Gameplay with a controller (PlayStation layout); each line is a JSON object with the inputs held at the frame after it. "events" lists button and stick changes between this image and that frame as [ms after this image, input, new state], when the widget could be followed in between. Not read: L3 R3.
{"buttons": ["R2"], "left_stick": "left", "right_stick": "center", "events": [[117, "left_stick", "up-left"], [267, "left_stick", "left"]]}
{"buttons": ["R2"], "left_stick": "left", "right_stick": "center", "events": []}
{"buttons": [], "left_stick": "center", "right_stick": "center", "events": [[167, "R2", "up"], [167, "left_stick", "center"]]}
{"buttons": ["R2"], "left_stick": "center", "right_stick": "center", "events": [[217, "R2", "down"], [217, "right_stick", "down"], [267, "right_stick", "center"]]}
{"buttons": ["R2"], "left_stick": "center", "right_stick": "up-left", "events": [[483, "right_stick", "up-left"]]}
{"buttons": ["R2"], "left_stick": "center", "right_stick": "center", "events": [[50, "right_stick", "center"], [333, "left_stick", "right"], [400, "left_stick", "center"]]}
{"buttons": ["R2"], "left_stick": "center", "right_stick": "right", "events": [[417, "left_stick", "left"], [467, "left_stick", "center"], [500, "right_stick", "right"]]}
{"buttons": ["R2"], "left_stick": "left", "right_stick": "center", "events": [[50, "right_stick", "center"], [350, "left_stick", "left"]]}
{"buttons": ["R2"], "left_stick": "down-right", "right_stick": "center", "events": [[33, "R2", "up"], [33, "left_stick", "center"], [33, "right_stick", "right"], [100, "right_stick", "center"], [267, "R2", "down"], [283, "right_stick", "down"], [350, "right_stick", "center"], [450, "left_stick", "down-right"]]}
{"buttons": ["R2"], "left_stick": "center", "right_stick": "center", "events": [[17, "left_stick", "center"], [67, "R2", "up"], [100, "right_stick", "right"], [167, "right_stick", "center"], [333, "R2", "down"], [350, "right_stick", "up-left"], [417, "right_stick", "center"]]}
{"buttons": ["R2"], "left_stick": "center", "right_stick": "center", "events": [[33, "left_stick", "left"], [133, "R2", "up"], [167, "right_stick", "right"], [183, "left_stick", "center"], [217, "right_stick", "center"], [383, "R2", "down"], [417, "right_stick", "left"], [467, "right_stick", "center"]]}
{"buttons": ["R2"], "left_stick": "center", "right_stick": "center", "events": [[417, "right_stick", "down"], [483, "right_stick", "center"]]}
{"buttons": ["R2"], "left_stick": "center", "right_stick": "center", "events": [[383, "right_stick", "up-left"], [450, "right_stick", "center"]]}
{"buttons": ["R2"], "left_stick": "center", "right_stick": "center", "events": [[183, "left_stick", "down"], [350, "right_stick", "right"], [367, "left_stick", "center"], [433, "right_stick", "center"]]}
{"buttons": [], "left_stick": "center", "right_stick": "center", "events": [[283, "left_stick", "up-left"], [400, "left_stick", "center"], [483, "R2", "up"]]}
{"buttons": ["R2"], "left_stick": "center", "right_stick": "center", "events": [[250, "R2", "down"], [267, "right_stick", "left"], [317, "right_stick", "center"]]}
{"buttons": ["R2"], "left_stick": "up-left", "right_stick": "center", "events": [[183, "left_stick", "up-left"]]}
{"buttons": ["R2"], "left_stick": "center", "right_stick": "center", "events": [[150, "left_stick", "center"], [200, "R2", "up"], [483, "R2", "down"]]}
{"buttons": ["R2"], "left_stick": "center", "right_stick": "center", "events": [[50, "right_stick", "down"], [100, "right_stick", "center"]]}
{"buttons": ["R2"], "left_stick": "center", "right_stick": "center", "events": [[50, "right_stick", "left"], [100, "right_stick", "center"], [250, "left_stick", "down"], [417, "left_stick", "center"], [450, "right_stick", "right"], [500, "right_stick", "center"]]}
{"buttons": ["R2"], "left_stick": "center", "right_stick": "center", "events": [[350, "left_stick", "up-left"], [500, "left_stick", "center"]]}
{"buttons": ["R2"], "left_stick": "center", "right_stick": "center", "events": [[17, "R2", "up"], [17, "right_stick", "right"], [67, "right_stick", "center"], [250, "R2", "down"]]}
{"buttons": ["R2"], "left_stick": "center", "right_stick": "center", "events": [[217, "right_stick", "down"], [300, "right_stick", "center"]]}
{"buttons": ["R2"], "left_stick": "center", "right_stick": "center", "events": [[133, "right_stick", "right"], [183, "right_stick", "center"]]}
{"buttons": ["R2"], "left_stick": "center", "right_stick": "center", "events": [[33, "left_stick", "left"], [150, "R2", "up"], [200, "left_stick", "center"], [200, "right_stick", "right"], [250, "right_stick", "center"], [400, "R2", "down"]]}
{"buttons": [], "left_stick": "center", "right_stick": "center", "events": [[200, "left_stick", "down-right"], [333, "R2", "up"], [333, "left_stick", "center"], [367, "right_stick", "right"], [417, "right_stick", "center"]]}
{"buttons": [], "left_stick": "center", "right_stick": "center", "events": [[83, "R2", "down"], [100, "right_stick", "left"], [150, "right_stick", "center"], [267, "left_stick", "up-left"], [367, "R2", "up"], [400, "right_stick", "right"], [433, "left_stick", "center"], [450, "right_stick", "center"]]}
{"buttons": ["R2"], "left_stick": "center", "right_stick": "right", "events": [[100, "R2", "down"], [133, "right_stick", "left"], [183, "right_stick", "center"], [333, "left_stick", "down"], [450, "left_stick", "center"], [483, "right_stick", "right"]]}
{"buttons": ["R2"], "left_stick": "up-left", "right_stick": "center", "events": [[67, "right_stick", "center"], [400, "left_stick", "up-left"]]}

» **WORK ORDER**
Every entry above needs to be written out again exactly.

» **COMPLETED EXERCISE**
Gameplay with a controller (PlayStation layout); each line is a JSON object with the inputs held at the frame after it. "events" lists button and stick changes between this image and that frame as [ms after this image, input, new state], when the widget could be followed in between. Not read: L3 R3.
{"buttons": ["R2"], "left_stick": "left", "right_stick": "center", "events": [[117, "left_stick", "up-left"], [267, "left_stick", "left"]]}
{"buttons": ["R2"], "left_stick": "left", "right_stick": "center", "events": []}
{"buttons": [], "left_stick": "center", "right_stick": "center", "events": [[167, "R2", "up"], [167, "left_stick", "center"]]}
{"buttons": ["R2"], "left_stick": "center", "right_stick": "center", "events": [[217, "R2", "down"], [217, "right_stick", "down"], [267, "right_stick", "center"]]}
{"buttons": ["R2"], "left_stick": "center", "right_stick": "up-left", "events": [[483, "right_stick", "up-left"]]}
{"buttons": ["R2"], "left_stick": "center", "right_stick": "center", "events": [[50, "right_stick", "center"], [333, "left_stick", "right"], [400, "left_stick", "center"]]}
{"buttons": ["R2"], "left_stick": "center", "right_stick": "right", "events": [[417, "left_stick", "left"], [467, "left_stick", "center"], [500, "right_stick", "right"]]}
{"buttons": ["R2"], "left_stick": "left", "right_stick": "center", "events": [[50, "right_stick", "center"], [350, "left_stick", "left"]]}
{"buttons": ["R2"], "left_stick": "down-right", "right_stick": "center", "events": [[33, "R2", "up"], [33, "left_stick", "center"], [33, "right_stick", "right"], [100, "right_stick", "center"], [267, "R2", "down"], [283, "right_stick", "down"], [350, "right_stick", "center"], [450, "left_stick", "down-right"]]}
{"buttons": ["R2"], "left_stick": "center", "right_stick": "center", "events": [[17, "left_stick", "center"], [67, "R2", "up"], [100, "right_stick", "right"], [167, "right_stick", "center"], [333, "R2", "down"], [350, "right_stick", "up-left"], [417, "right_stick", "center"]]}
{"buttons": ["R2"], "left_stick": "center", "right_stick": "center", "events": [[33, "left_stick", "left"], [133, "R2", "up"], [167, "right_stick", "right"], [183, "left_stick", "center"], [217, "right_stick", "center"], [383, "R2", "down"], [417, "right_stick", "left"], [467, "right_stick", "center"]]}
{"buttons": ["R2"], "left_stick": "center", "right_stick": "center", "events": [[417, "right_stick", "down"], [483, "right_stick", "center"]]}
{"buttons": ["R2"], "left_stick": "center", "right_stick": "center", "events": [[383, "right_stick", "up-left"], [450, "right_stick", "center"]]}
{"buttons": ["R2"], "left_stick": "center", "right_stick": "center", "events": [[183, "left_stick", "down"], [350, "right_stick", "right"], [367, "left_stick", "center"], [433, "right_stick", "center"]]}
{"buttons": [], "left_stick": "center", "right_stick": "center", "events": [[283, "left_stick", "up-left"], [400, "left_stick", "center"], [483, "R2", "up"]]}
{"buttons": ["R2"], "left_stick": "center", "right_stick": "center", "events": [[250, "R2", "down"], [267, "right_stick", "left"], [317, "right_stick", "center"]]}
{"buttons": ["R2"], "left_stick": "up-left", "right_stick": "center", "events": [[183, "left_stick", "up-left"]]}
{"buttons": ["R2"], "left_stick": "center", "right_stick": "center", "events": [[150, "left_stick", "center"], [200, "R2", "up"], [483, "R2", "down"]]}
{"buttons": ["R2"], "left_stick": "center", "right_stick": "center", "events": [[50, "right_stick", "down"], [100, "right_stick", "center"]]}
{"buttons": ["R2"], "left_stick": "center", "right_stick": "center", "events": [[50, "right_stick", "left"], [100, "right_stick", "center"], [250, "left_stick", "down"], [417, "left_stick", "center"], [450, "right_stick", "right"], [500, "right_stick", "center"]]}
{"buttons": ["R2"], "left_stick": "center", "right_stick": "center", "events": [[350, "left_stick", "up-left"], [500, "left_stick", "center"]]}
{"buttons": ["R2"], "left_stick": "center", "right_stick": "center", "events": [[17, "R2", "up"], [17, "right_stick", "right"], [67, "right_stick", "center"], [250, "R2", "down"]]}
{"buttons": ["R2"], "left_stick": "center", "right_stick": "center", "events": [[217, "right_stick", "down"], [300, "right_stick", "center"]]}
{"buttons": ["R2"], "left_stick": "center", "right_stick": "center", "events": [[133, "right_stick", "right"], [183, "right_stick", "center"]]}
{"buttons": ["R2"], "left_stick": "center", "right_stick": "center", "events": [[33, "left_stick", "left"], [150, "R2", "up"], [200, "left_stick", "center"], [200, "right_stick", "right"], [250, "right_stick", "center"], [400, "R2", "down"]]}
{"buttons": [], "left_stick": "center", "right_stick": "center", "events": [[200, "left_stick", "down-right"], [333, "R2", "up"], [333, "left_stick", "center"], [367, "right_stick", "right"], [417, "right_stick", "center"]]}
{"buttons": [], "left_stick": "center", "right_stick": "center", "events": [[83, "R2", "down"], [100, "right_stick", "left"], [150, "right_stick", "center"], [267, "left_stick", "up-left"], [367, "R2", "up"], [400, "right_stick", "right"], [433, "left_stick", "center"], [450, "right_stick", "center"]]}
{"buttons": ["R2"], "left_stick": "center", "right_stick": "right", "events": [[100, "R2", "down"], [133, "right_stick", "left"], [183, "right_stick", "center"], [333, "left_stick", "down"], [450, "left_stick", "center"], [483, "right_stick", "right"]]}
{"buttons": ["R2"], "left_stick": "up-left", "right_stick": "center", "events": [[67, "right_stick", "center"], [400, "left_stick", "up-left"]]}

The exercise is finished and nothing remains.